Mobile experience design
Mobile-first, not mobile-also. Coordinators and teachers often work from a phone, so the phone layout is the primary design — desktop is the roomier version of it.
- Bottom tab bar replaces the sidebar — thumb-reachable, four destinations, an alert badge on escalations. (Resize this window narrow to see it.)
- Horizontal snap-scroll pipeline — columns swipe one at a time so the board works on a small screen without shrinking cards.
- Full-screen detail sheet — the drawer becomes a sheet, with the primary action pinned to the bottom where the thumb is.
- Safe-area aware — respects notches and home indicators; targets stay at least 44px.
Employee workflow optimization
Every design choice is measured against one question: does this remove a tap, a wait, or a chance to make a mistake?
| Old manual way | edurise way | Saved |
|---|---|---|
| Re-type enquiry details into a sheet | Auto-parsed into a booking | ~100% data entry |
| Search a spreadsheet for a free teacher | Best-fit suggested instantly | Minutes per match |
| Create Zoom link, copy, paste, send | Generated & sent on confirm | 4 steps → 0 |
| Message each student a reminder | Reminders auto-scheduled | Dozens of messages |
| Chase feedback after class | Survey + rebook auto-sent | Full follow-up loop |
| Update a status column by hand | Status follows the action | Every update |
Future scalability recommendations
The architecture grows without rework because the interface, rules, and data are separate, and channels attach as independent adapters.
- More channels, same UI. Add Telegram, SMS, or a parent app as new adapters — the dashboard doesn't change.
- Multi-branch / franchise. Add a location dimension to bookings and teachers; the same pipeline scopes per branch with a roll-up view for head office.
- Roles & permissions. Layer in teacher and manager logins; teachers see their own sessions, managers see escalations and analytics.
- Smarter matching.
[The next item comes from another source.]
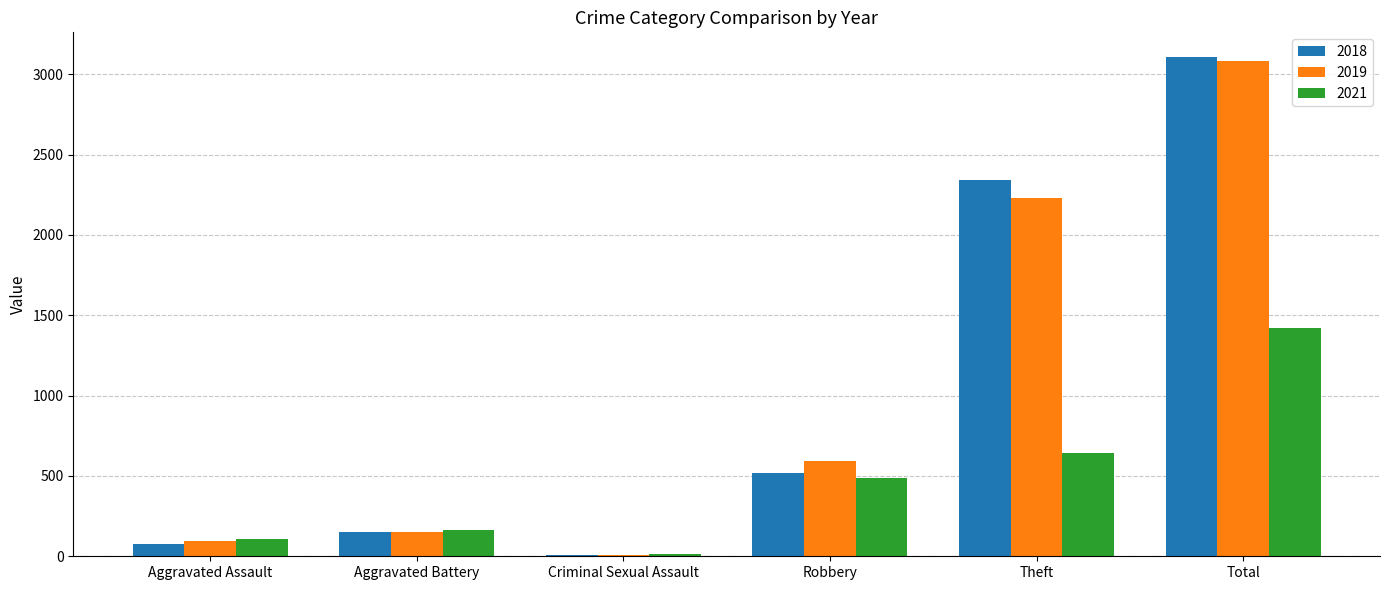

Is the value of 2019 at Aggravated Assault greater than the value of 2018 at Aggravated Battery?

No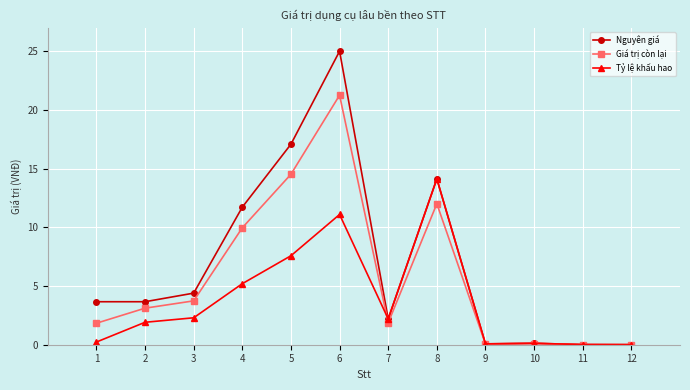

What are all the series names shown in the legend?

Nguyên giá, Giá trị còn lại, Tỷ lệ khấu hao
Evolve auto-match from rules to learned preferences — pairing on outcomes, ratings, and student progress, not just availability.
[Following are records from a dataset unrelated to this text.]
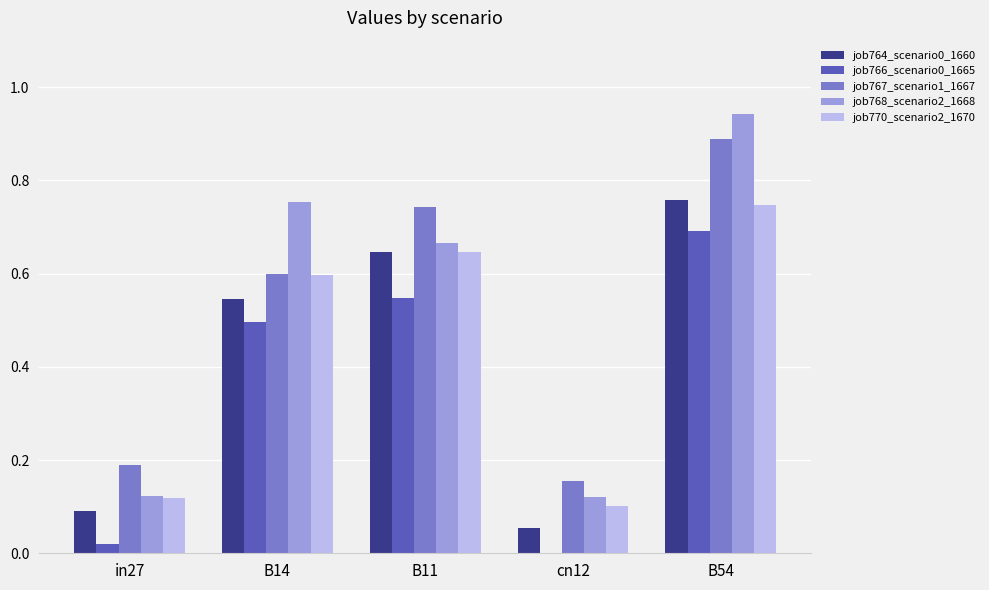

What is the sum of all job764_scenario0_1660 values?

2.1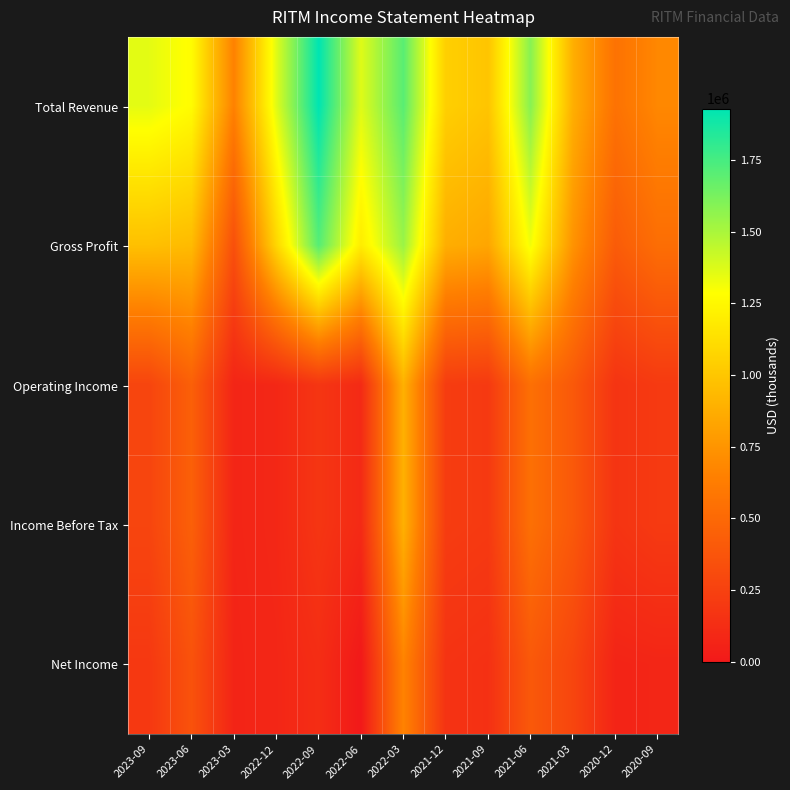

Reading left to right, transcribe all the data shown in this chart.

Total Revenue: 2023-09=1352000	2023-06=1271900	2023-03=651600	2022-12=1362700	2022-09=1929300	2022-06=1365900	2022-03=1703000	2021-12=1045800	2021-09=992400	2021-06=1586900	2021-03=883600	2020-12=560600	2020-09=685000
Gross Profit: 2023-09=969400	2023-06=942700	2023-03=342500	2022-12=1079500	2022-09=1711200	2022-06=1194100	2022-03=1539000	2021-12=878100	2021-09=838200	2021-06=1315600	2021-03=742500	2020-12=417500	2020-09=532000
Operating Income: 2023-09=273800	2023-06=443200	2023-03=73200	2022-12=87700	2022-09=176200	2022-06=106000	2022-03=892700	2021-12=217400	2021-09=202200	2021-06=544300	2021-03=399600	2020-12=167000	2020-09=204700
Income Before Tax: 2023-09=273800	2023-06=443200	2023-03=73100	2022-12=87800	2022-09=176300	2022-06=106000	2022-03=892700	2021-12=217300	2021-09=202200	2021-06=544200	2021-03=399600	2020-12=167100	2020-09=204700
Net Income: 2023-09=193900	2023-06=357400	2023-03=68900	2022-12=81800	2022-09=124500	2022-06=-3300	2022-03=661900	2021-12=160400	2021-09=146100	2021-06=398900	2021-03=277600	2020-12=68600	2020-09=77900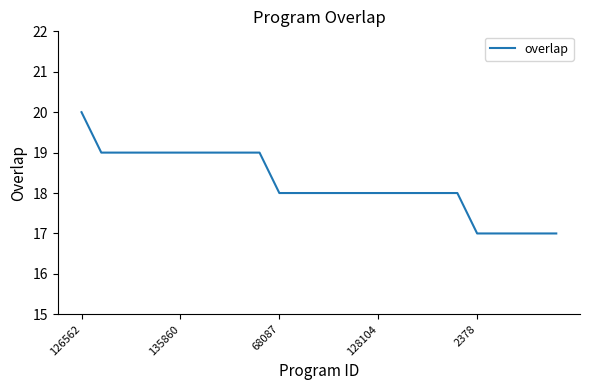

What is the difference between the maximum and minimum values?

3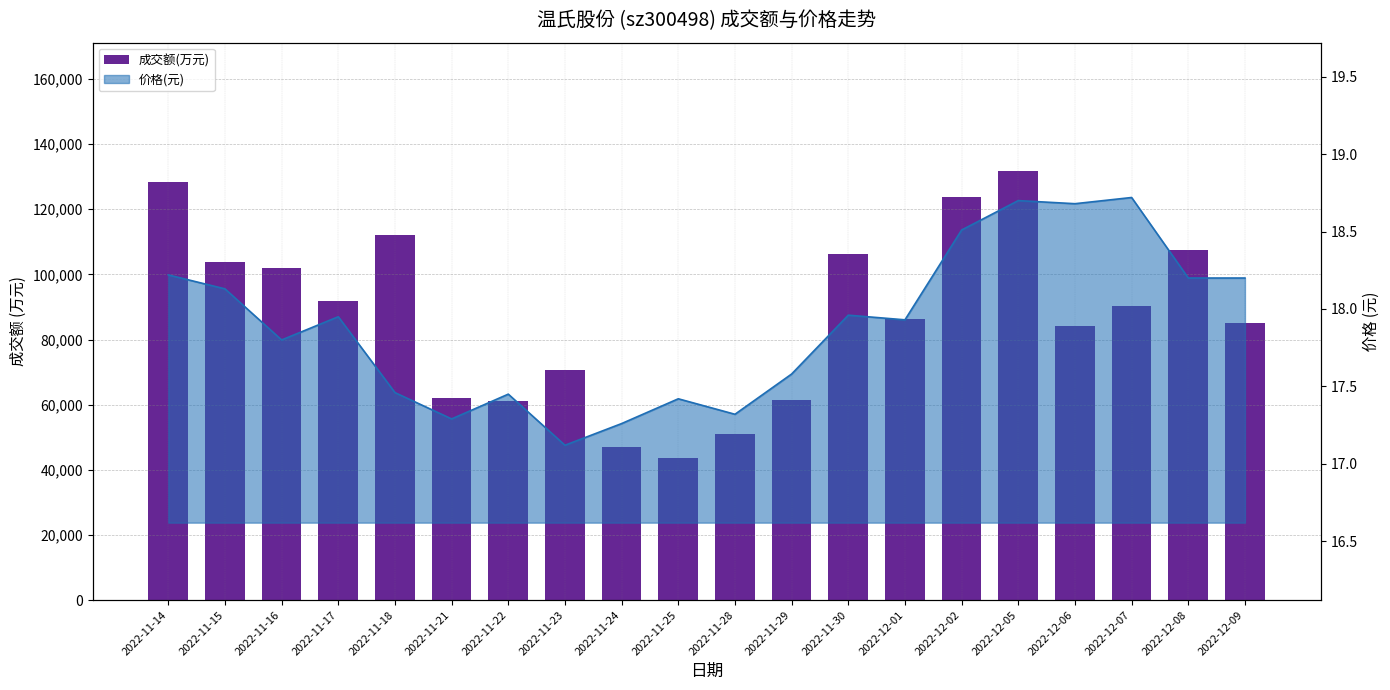

Rank the categories by value from highest to lowest.

2022-12-05, 2022-11-14, 2022-12-02, 2022-11-18, 2022-12-08, 2022-11-30, 2022-11-15, 2022-11-16, 2022-11-17, 2022-12-07, 2022-12-01, 2022-12-09, 2022-12-06, 2022-11-23, 2022-11-21, 2022-11-29, 2022-11-22, 2022-11-28, 2022-11-24, 2022-11-25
- Analytics & forecasting. Turn the status log into dashboards: utilisation, no-show rates, teacher load, revenue per subject — and predict demand to staff ahead of it.
- Self-service for teachers & parents. Let teachers set availability and parents rebook directly, shrinking the coordinator's load even as volume grows.
- Payments & packages. Attach billing, prepaid lesson packages, and auto-renewals to the same booking record.